The process of randomisation should ensure that the groups are sufficiently similar at the start; researchers, however, should reassure themselves and their readers of this by presenting the baseline (or entry) characteristics of participants in each group. The characteristics described should be those that are known to, or may have an influence on the outcome of interest. If the trial has a small sample size, randomisation may fail to ensure that some factors are evenly distributed. The researchers may have done statistical tests to see if there were any significant differences in the baseline characteristics; more important than the significance of any difference is its size and whether the imbalance is likely to have affected the validity of the result. Imbalances in baseline characteristics that exist after randomisation can be adjusted for using statistical techniques, and readers should look for evidence of this. Readers can be most confident when results are consistent for analyses done with and without adjustment.
The 3 primary and 3 secondary appraisal questions outlined above can be applied to any study that aims to evaluate the effects of a preventive or therapeutic intervention, and will help readers to decide whether the results of a study are likely to be valid (ie, give a true estimate of the effect of the intervention). If you conclude that a study is valid, you should then consider the size of the effect: is the effect of sufficient clinical significance for you to want to use the intervention? In which patients? We will consider these questions in the next users' guide.
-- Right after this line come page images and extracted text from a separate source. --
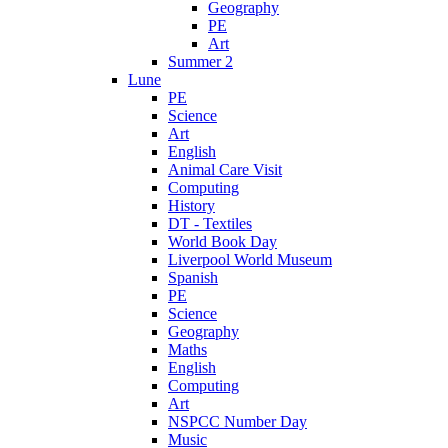
Geography
PE
Art
Summer 2
Lune
PE
Science
Art
English
Animal Care Visit
Computing
History
DT - Textiles
World Book Day
Liverpool World Museum
Spanish
PE
Science
Geography
Maths
English
Computing
Art
NSPCC Number Day
Music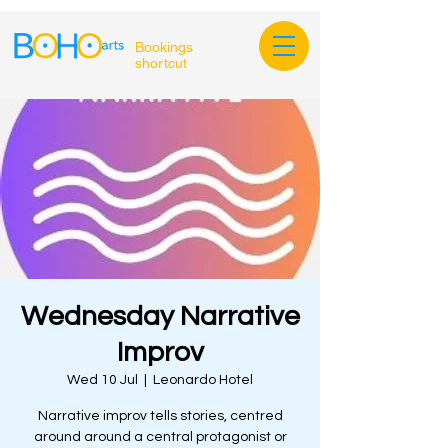
Bookings
shortcut
Wednesday Narrative
Improv
Wed 10 Jul
  |  
Leonardo Hotel
Narrative improv tells stories, centred
around around a central protagonist or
Answering the original question
The randomised trial of tissue engineered skin compared with traditional treatment of diabetic foot ulcers met many, but not all, of the appraisal criteria. The study is described by the authors as a single blind, randomised controlled trial, although they do not say how randomisation was achieved, so we cannot judge the adequacy of concealment of allocation. Data are presented for 84% of patients at 12 weeks of follow up, although the authors state that follow up continued until 32 weeks. Only patients were masked to treatment in this study. Clinicians, outcome assessors, and data analysts could have been influenced in their management, measurement, and analysis by knowledge of which treatment each patient was receiving.
The groups appear to have been treated similarly. We are unable to determine if randomisation successfully distributed patients with particular baseline characteristics between the groups because the baseline data were not presented.
We will be considering the results and applicability of this paper in the next users' guide.